In 2010, she was part of the Malaysian team that won the bronze medal at the 2010 Women's World Team Squash Championships. Two years later, she was again part of the Malaysian team that won the bronze medal at the 2012 Women's World Team Squash Championships.

In 2014 Incheon Asian Games, Low took the women's singles silver medal after losing to her compatriot Nicol David. She also won the gold medal for women's team alongside David and her teammates. Also in 2014, she was part of the Malaysian team that won the silver medal at the 2014 Women's World Team Squash Championships; she had previously won two bronze medals. She also reached a career high of world number 5.

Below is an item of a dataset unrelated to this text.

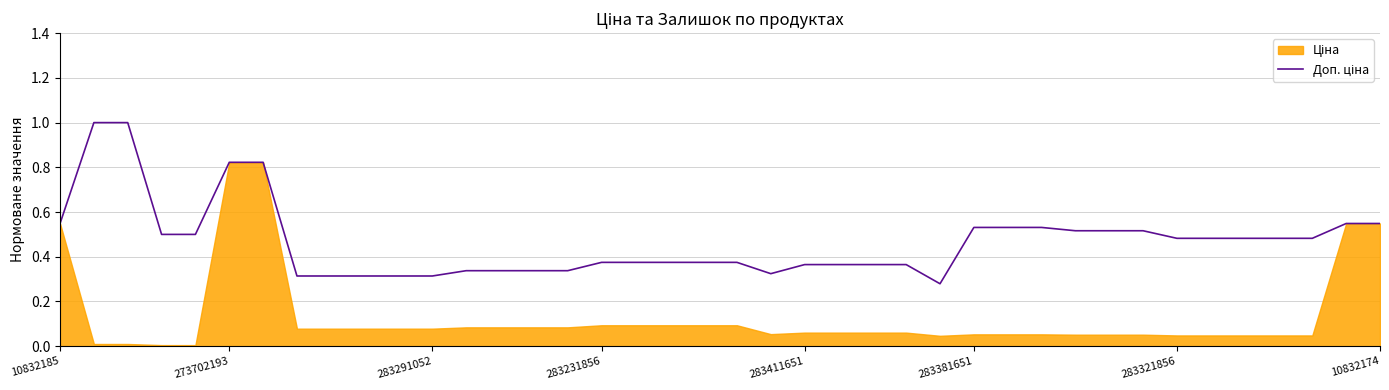

What is the sum of all values?

18.7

In 2019, she won her third Malaysian national title. After suffering several knee injuries, she returned to the tour in September 2022. She retired in February 2024.

==Coaching career==
After her retirement, Low in March 2024 was signed in by the Philippine Squash Academy to be the head coach of the Philippine squash national squash team.